● Exercise description: This task calls for copying every line of the records that includes the word "pixel".

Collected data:
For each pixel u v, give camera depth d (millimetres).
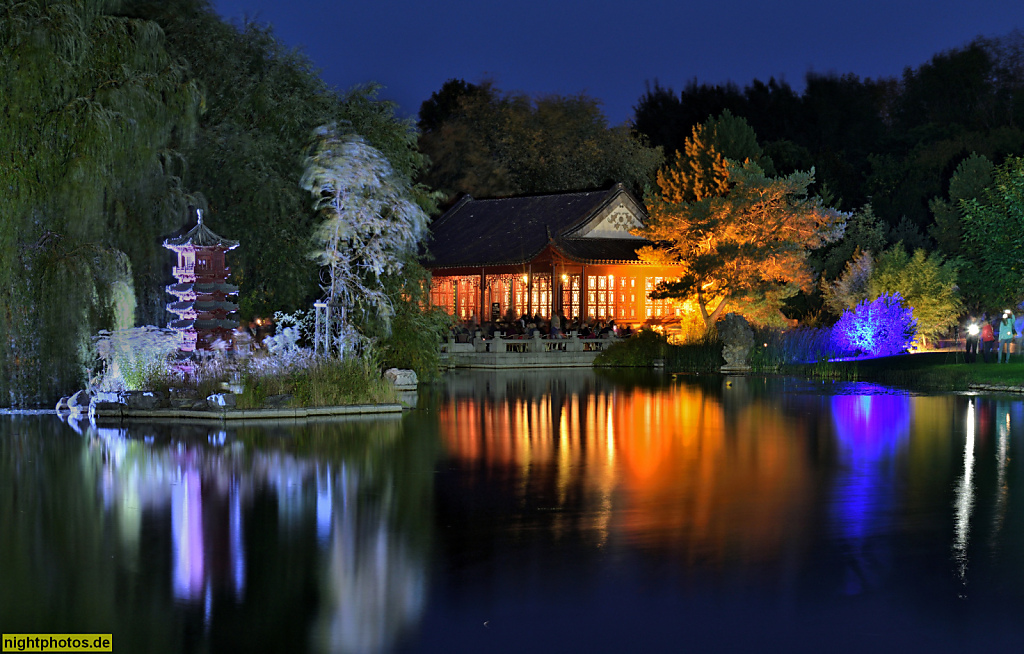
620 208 59750
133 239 30094
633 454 19219
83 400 25766
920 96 104500
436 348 36531
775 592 10305
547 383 37625
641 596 10188
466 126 80812
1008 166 39094
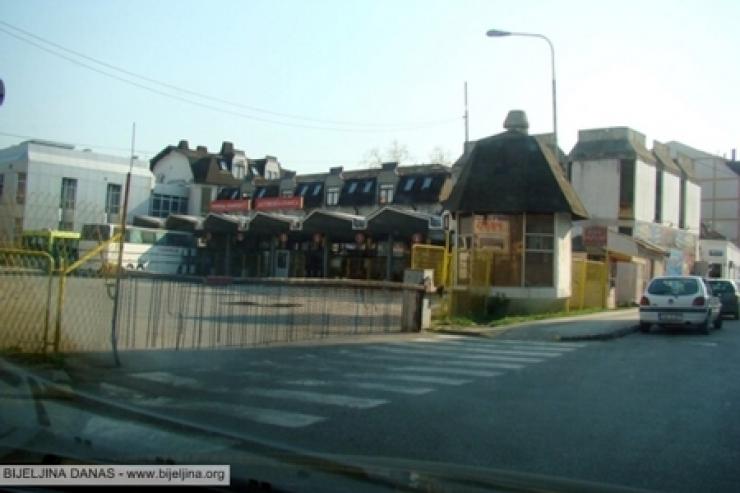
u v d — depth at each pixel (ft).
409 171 162.61
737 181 218.38
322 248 155.74
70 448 16.60
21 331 33.94
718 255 173.47
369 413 24.56
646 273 114.01
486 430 22.27
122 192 173.06
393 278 137.90
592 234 92.12
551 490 14.03
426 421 23.43
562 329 59.31
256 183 197.16
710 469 18.48
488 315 71.87
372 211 161.79
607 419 24.21
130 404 24.56
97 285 39.40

● Response:
For each pixel u v, give camera depth d (millimetres).
u v d — depth at each pixel (ft).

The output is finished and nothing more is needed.